Presta&Gana
The bank had branches full of customers doing routine transactions. The goal was simple: move those operations to mobile. 20 days from research to validated product.
Product Snapshot
This case study documents a 20-day sprint moving routine banking operations from branch to mobile. The hardest problem was discovering, through user testing, that generic error states were quietly breaking the trust the whole app depended on.
Context
Retail banking, branch-to-mobile shift
Branches overloaded with customers doing routine transactions.
Problem
No trustworthy mobile alternative
Customers weren't attached to branches, they just didn't trust an app enough to switch.
Solution
Trust-first core operations
Focused the app on balance, payments, and transaction history, with real confirmations and receipts.
Role
Senior Product Designer
Research, task flows, wireflows, and full UI design.
Team
Solo design lead, user-validated
Tested the prototype directly with both target personas.
Outcome
Branch traffic reduced post-launch
Staff redirected from routine service requests to new client acquisition.
Scope
Task-flow to validated UI
Research, wireflows, UI design, and usability testing in 20 days.
Context
Presta&Gana offers credit products to customers who were managing everything through physical branches, balance checks, payments, transaction history, any account question. The branches were the only option.
The business problem was clear: branch staff spent most of their time on service requests from existing customers, which left almost no capacity for acquiring new ones. The cost structure didn't scale.

Research
The first step was understanding who was actually using the branches and why. Two personas defined the range: a salaried employee with a smartphone who found branches inconvenient, and a customer with less digital experience who needed the app to feel as official as visiting in person.
The empathy maps confirmed something the bank already suspected but hadn't acted on: customers weren't visiting branches because they wanted to. They were visiting because there was no alternative for the things they needed to do regularly.

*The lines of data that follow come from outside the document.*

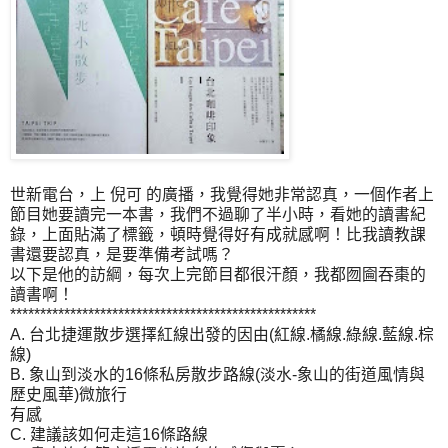
世新電台，上 倪可 的廣播，我覺得她非常認真，一個作者上
節目她要讀完一本書，我們不過聊了半小時，看她的讀書紀
錄，上面貼滿了標籤，頓時覺得好有成就感啊！比我讀教課
書還要認真，是要準備考試嗎？
以下是他的訪綱，每次上完節目都很汗顏，我都囫圇吞棗的
讀書啊！
***************************************************
A. 台北捷運散步選擇紅線出發的因由(紅線.橘線.綠線.藍線.棕
線)
B. 象山到淡水的16條私房散步路線(淡水-象山的街道風情與
歷史風華)微旅行
有感
C. 建議該如何走這16條路線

Three operations: balance check, payment confirmation, and transaction history, covered most of the branch visits. The app didn't need to do everything. It needed to do these three things reliably.
Digital skepticism wasn't about technology. Users trusted their phones for other things. The hesitation was about unfamiliar interfaces in a context where mistakes felt consequential.
The branch interaction carried trust signals that a generic mobile app wouldn't: a receipt, a confirmation from a person, a familiar format. The design needed to replicate those signals, not replace them.
Definition
With the research done, the task analysis produced the product scope. The goal was to map every step users took for the three core operations and find where steps could be removed.

Design constraint
One tap from the home screen to start any of the three core operations. If it required more, we hadn't simplified enough.
Exploration
Lo-fi wireframes explored the structure before any visual decisions. The focus was on sequencing: what information appears at each step, what action is possible, what happens when something goes wrong.


Lo-fi is the most useful phase for catching structural problems. Moving to high fidelity too early hides architecture issues behind visual polish.
Design
High-fidelity wireframes followed the lo-fi structure closely. The visual layer added the trust signals the research had flagged as necessary: clear confirmation states, familiar receipt-style layouts, explicit security indicators at sensitive points.


Wireflows
Wireflows were the most important artifact in this project. They mapped the full logic behind each flow including dynamic content states, error paths, and edge cases that sketches don't surface. Most of the actual design decisions happened here, not in the visual screens.


What the wireflows revealed
The information architecture was simpler than expected. But the confirmation screens needed significantly more detail than standard mobile apps. Users needed to see exactly what happened, in terms that matched what a branch receipt would say.
Validation
The prototype was tested with real users from both personas. The tests confirmed the task flows worked. They also revealed one gap that wasn't visible in the wireflows: error states were too minimal.


Task completion was high for all three core operations. Users could check balance, make a payment, and view transaction history without assistance.
When a payment failed, users didn't know if they had made a mistake or if there was a system problem. The error states were too generic. This was fixed before handoff.
Testing principle
If users can complete all specific tasks in the prototype, you've found a real solution to the actual problem. Everything else is iteration.
Outcome
The final product went from research to validated UI in 20 days. Customers could handle all routine account operations from their phone. Branch visits for service requests dropped, and staff shifted toward acquiring new clients, the original business objective.





Organizational impact
The bank didn't need to hire additional staff to handle service growth. The product absorbed the volume. Staff that previously handled service requests shifted toward new client acquisition, the goal the bank had stated from the beginning.
Reflection
The 20-day constraint wasn't the hard part.
The hard part was building trust in a context where mobile banking wasn't the default. The research made that clear early: customers didn't distrust mobile technology, they distrusted unfamiliar interfaces in high-stakes situations Making the app feel like the branch, not like a generic app, mattered more than any feature we could have added.
The wireflows were where the real design happened. The visual screens followed from decisions made there.